Over the years, ML has accommodated a number of themes. The ones that have sustained attention and will remain relevant in future debates can be summarized as the following three: first, the role of ML in relation to globalization; second, reflections and developments on pedagogical practice; and third, the complexity of learning within formal (organizational, classroom) and informal contexts. Each of these themes is discussed in turn below.

The Role of Management Learning in Globalization

This is a broad theme that captures many of the recent developments in ML, not least in terms of the way ML has been affected by globalization, and it is also a significant means through which globalization has occurred. Thus, on the one hand, the globalization of trade and of corporations has carried with it, like seeds in the wind, the provision and practice of ML. It has also necessitated and facilitated the migration of students and organizational members and has required ML to be attentive to the requirements and effects of globalized capital and globalized corporate reach. The global distribution of a management ideas, concepts, and techniques, whether through education and training or through other means, is one of the things that makes the global distribution of goods and services possible, if only through the provision of a structure of shared understandings and vocabularies. Indeed, the very growth of concepts and practices of, for example, organizational learning is itself a part of the basis upon which management learning, generally, globalizes.

Thus the globalization of ML is both a condition and a consequence of globalization more generally. This observation points to a series of other trends in ML. One such trend is the homogenization of ML in the way in which management ideas and practices have been developed within the West, and in particular North America, and transported or translated into other contexts. The agents of this process have in many cases been management developers and trainers, business schools, consultancies, and other parts of the institutional apparatus of ML. Following David Richards, globalization produces a need for new kinds of managerial capacities that can be learned by, among other things, business schools. Globalization, then, emerges as having conflicting or even paradoxical effects upon management education that cannot be captured simply through an image of homogeneity. China and India are perhaps particularly interesting sites given the very rapid transformations that are taking place in these countries and the extent to which these transformations are informed by Western management ideas. The transfer of western management ideas to China and India has been spearheaded by the influence of western multinationals and their joint ventures with Chinese and Indian partners.

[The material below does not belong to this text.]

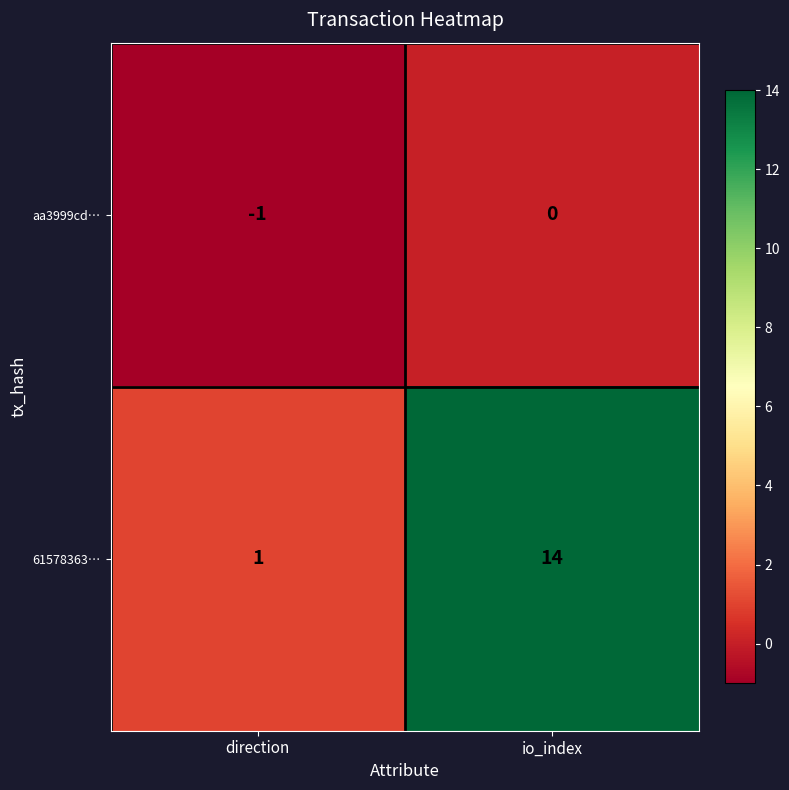

True or false: 61578363… has a value of 2 at direction.

False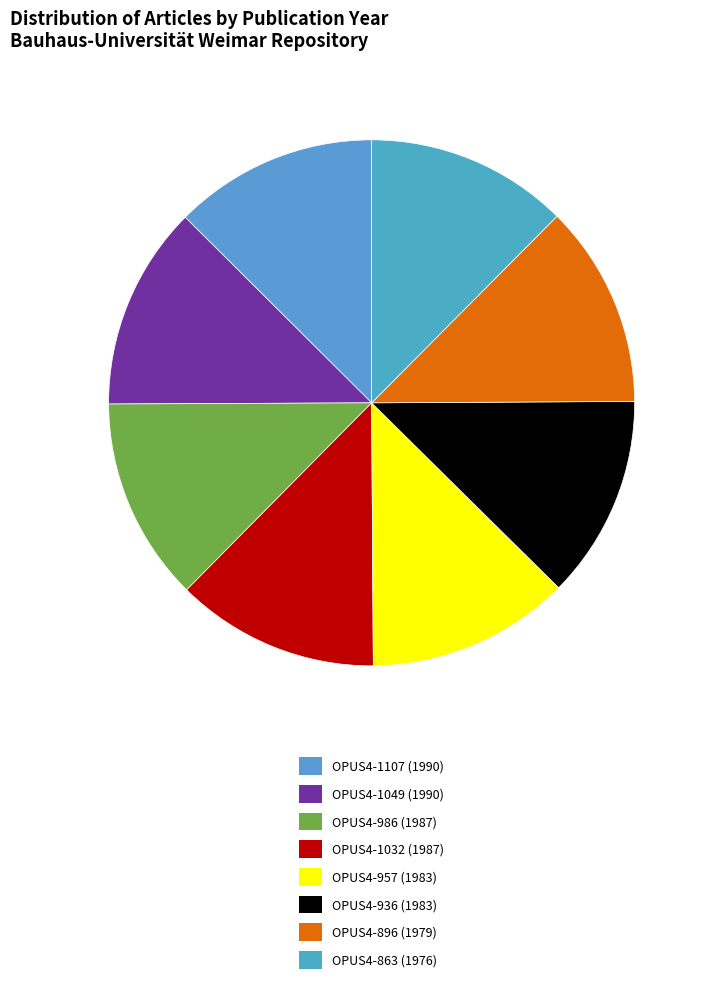

What is the total percentage of OPUS4-896 (1979) and OPUS4-957 (1983)?

25.0%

Other contexts, and Eastern Europe is a good example, are rather different because, among other things, these countries' experiences of a rapid loss of existing political structures, as Monika Kostera discusses. These countries and their entry to the European Union are a reflection of what some would describe as the colonization of management-speak and management technique as a route to economic and political emancipation. Globalization and ML, therefore, sensitize us to the process of commercialization and marketization of ideas and pose several key questions about the implications of this for the governing pedagogical values that underpin a range of ML initiatives, the most dominant of which is the MBA product.